Task to carry out: Among the lines below, some may contain the string "normale". Say how many do, and give nothing besides the number.

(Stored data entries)
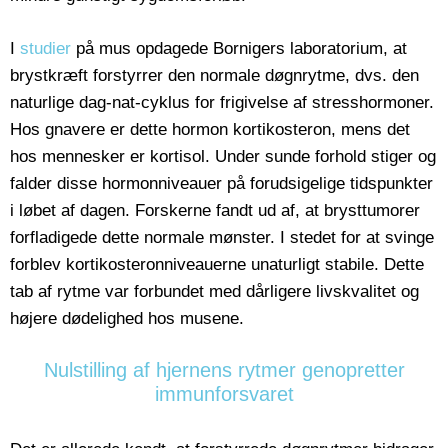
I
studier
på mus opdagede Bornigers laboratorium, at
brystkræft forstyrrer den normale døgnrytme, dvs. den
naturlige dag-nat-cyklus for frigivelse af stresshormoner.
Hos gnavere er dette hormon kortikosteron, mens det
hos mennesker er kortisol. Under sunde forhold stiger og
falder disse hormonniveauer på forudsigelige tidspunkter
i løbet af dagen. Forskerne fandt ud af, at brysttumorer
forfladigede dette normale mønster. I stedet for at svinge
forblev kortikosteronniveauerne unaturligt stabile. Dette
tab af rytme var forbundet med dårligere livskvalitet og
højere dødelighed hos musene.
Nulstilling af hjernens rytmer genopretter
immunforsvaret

Task output: 2